Udara dingin—walau ruangan tanpa AC—menyambut. Jendela balkon bergetar di tiup angin.
"Kamu udah baikan?" tanyaku, membuat Teta sontak menoleh.
"Aris?" Lama gadis itu merespon. Dahinya berkerut, pandangannya terfokus sekian menit, seperti tidak percaya melihatku. Bahkan ketika aku berdiri di hadapannya. "Ku pikir kalian ...."
"Tidak semudah itu Teta, untuk kami meninggalkanmu." Itu kalimat yang meluncur keluar dari bibirku. Dia tersenyum gembira. Entah mengapa aku merasa percaya diri, bahwa apabila suasana lebih baik, Teta akan memelukku, meremas jemariku, dan menumpahkan segalanya kepadaku. Matanya berkaca-kaca.
"Kalian sepertinya sahabat karib. Saya senang melihatnya." Dokter itu bersedekap. Membetulkan kaca mata, membuat matanya yang berlensa cokelat semakin mengilap. Dia melangkah mendekat, berdiri di sebelahku.

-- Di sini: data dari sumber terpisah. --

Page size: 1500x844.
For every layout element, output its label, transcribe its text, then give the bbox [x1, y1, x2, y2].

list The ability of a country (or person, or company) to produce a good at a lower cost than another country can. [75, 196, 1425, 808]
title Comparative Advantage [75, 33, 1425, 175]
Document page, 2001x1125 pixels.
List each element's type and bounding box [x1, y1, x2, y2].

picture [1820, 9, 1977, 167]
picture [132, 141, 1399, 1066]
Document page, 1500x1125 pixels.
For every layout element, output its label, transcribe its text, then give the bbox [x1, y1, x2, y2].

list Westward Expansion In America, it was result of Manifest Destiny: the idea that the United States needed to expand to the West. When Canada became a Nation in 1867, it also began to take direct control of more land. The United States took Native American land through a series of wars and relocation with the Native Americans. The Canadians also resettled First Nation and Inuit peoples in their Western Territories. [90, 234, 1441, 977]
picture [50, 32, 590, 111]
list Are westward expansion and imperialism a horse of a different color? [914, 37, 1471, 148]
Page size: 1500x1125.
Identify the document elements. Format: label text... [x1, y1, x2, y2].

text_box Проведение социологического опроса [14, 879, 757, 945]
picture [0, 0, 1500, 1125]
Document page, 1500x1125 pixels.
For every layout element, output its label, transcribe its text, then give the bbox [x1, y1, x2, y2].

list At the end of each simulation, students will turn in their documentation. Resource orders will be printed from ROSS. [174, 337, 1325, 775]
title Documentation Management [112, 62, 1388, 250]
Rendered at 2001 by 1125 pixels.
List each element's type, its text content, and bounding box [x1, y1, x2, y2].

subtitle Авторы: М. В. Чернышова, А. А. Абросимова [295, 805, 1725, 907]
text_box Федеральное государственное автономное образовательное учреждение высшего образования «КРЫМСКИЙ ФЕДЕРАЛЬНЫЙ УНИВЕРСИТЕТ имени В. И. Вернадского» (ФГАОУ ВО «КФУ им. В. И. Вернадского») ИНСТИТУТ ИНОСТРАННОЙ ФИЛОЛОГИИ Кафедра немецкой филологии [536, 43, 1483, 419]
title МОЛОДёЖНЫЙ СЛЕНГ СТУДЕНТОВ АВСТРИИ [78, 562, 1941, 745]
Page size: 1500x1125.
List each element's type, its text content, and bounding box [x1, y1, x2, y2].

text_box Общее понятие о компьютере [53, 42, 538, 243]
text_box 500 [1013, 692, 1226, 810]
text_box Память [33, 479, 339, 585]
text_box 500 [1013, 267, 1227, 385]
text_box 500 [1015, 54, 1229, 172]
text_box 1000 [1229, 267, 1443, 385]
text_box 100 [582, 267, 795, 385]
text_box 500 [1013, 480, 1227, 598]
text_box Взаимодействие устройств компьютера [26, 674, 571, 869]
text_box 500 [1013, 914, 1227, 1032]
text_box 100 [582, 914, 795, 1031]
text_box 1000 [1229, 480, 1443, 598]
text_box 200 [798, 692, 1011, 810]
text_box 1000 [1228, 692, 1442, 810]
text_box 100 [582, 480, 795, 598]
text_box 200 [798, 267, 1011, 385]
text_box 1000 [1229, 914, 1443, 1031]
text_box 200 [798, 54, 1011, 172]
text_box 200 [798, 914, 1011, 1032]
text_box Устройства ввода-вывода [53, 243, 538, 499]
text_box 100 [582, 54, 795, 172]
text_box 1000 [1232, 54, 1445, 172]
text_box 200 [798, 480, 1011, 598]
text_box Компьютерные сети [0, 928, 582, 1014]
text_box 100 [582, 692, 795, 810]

"Kami bukan hanya sahabat, kami sudah menjadi keluarga semenjak memutuskan untuk ke sini, Dok." Aku menatap bola mata Teta dengan yakin, mengirimkan pesan bahwa apa pun kondisinya kami akan selalu bersama.
"Saya benar-benar bahagia bisa melihat penduduk bumi, setelah belasan tahun saya memutuskan pergi." Dokter itu kembali berkata. "Dulu saya adalah sosok yang keras kepala, merasa benci dengan keadaan yang terus-terusan memojokkan saya. Saya merasa usaha saya untuk menjadi yang tebaik di sekolah, di kota, di provinsi, di negara, di bumi tempat saya tinggal, hanya sebuah kesia-siaan. Otak saya dianggap cemerlang oleh orang-orang. Saya mampu mengerjakan tes masuk kuliah di perguruan tunggi ternama saat saya masih kelas satu SD. Saya juga mampu mengerjakan soal ujian anak SMA semudah saya mengerjakan soal satu tambah satu pada saat itu. Semuanya berjalan begitu cepat, hingga saya berpikir bahwa bumi bukan tempat saya seharusnya tinggal."
Teta terlihat bingung. Begitu pula aku. Aku baru mendengar fakta ini barusan, dan tentu saja sulit bagiku memahami apa yang sebenarnya terjadi. Aku dan Teta menatap dokter yang kuakui sungguh memesona itu. Mata yang indah, bibir tipis, kulit yang bersih, dan hidung yang mancung. Satu hal lagi yang mengusik pikiranku, mengapa wajah dokter itu mengingatkanku pada Iron?
"Biarlah semuanya terjawab nanti. Sekarang, bagaimana kalau kita jalan-jalan?"